Portal overview sections support shared explanatory content using the same card patterns as Suites.
Resource sections support:

Grouping by category.
Independent collapsible sections.
Per-resource description expansion for long content.

Portal navigation dynamically adapts based on available content (Overview / Docs / Resources).

Changed

Backfilled (auto and manually) abstract fields for DC and IMF collections

Fixed

Fixed rendering of abstract paragraph breaks in suites.

[v1.1.0] - 2026-01-06 2026-01-06

Primary changes delivered via https://github.com/PrZ3r/MSRBot.io/pull/678

Added

Introduced first-class Suites and Collections as distinct core concepts:

Suites represent true multipart standards (shared lineage number).
Collections represent related documents without formal parts.
Suites and collections share UX but retain distinct semantics.

Added full Suites / Collections build pipeline, emitting:

build/suites/_data/suites.json (mixed, with explicit kind: suite | collection).
Dedicated pages at /suites/:slug/ for both suites and collections.
Index page supporting mixed display with filtering by kind.

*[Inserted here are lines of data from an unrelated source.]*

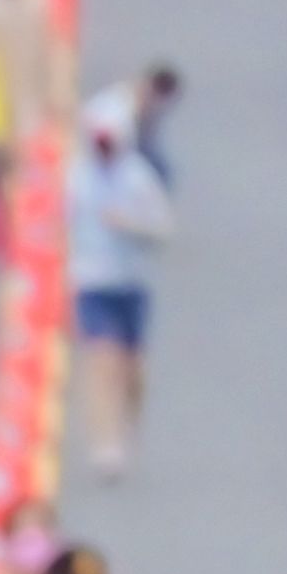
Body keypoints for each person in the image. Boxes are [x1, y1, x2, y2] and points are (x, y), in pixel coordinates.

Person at [67, 101, 175, 479]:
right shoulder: (77, 178)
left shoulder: (138, 179)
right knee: (101, 361)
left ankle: (127, 427)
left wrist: (130, 225)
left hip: (131, 282)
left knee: (132, 371)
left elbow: (163, 228)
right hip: (92, 281)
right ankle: (104, 443)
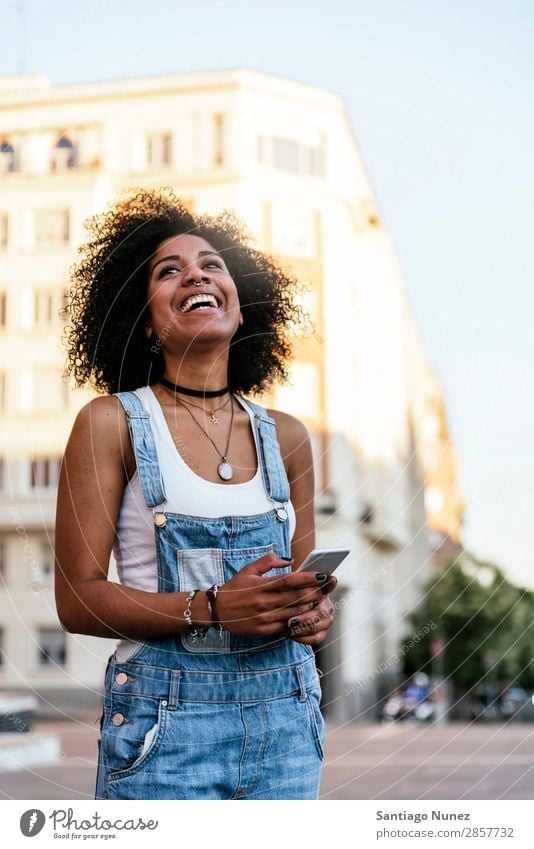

Implemented docSuiteTitle extraction and propagation:

HTML: derived directly from pubSuiteTitle.
PDF: parsed as text before first em-dash.
Integrated across search index, citations, RefTree roots, suite cards, and doc detail pages.

Enabled full ALLPARTS resolution:

Supports ISO and SMPTE ALLPARTS identifiers.
Doc detail pages resolve ALLPARTS to suite pages with correct labels and status.
RefTree displays suites as non-clickable parents that expand to child documents.

Added guardrails and explicit metadata to prevent future regressions:

Explicit kind: suite | collection.
Flags for SUITETITLEMISMATCH.
Hard exclusions for unsupported publishers and document types.

Changed

Finalized and locked build order to ensure correctness and stability:

Documents → MSI → Suites/Collections → Pages.

Updated suite and collection rendering:

Suites show all documents, including withdrawn (visually muted).
Collections hide parts column and sort by label.
Abstract previews and expand/collapse behavior added.

Refined RefTree behavior:

RefTrees may display suites but never re-center on them.
Suite labels replace ALLPARTS identifiers where applicable.

Normalized publisher handling for edge cases (e.g., ANSI/ASA) so suite and collection lookups resolve correctly.

Fixed

Fixed ALLPARTS resolution failures where document type previously blocked linking.
Corrected publisher logo and link resolution on suite and collection pages.
Resolved reference edge cases for W3C documents.
Eliminated legacy suite/collection duplication and silent clobbering in the build process.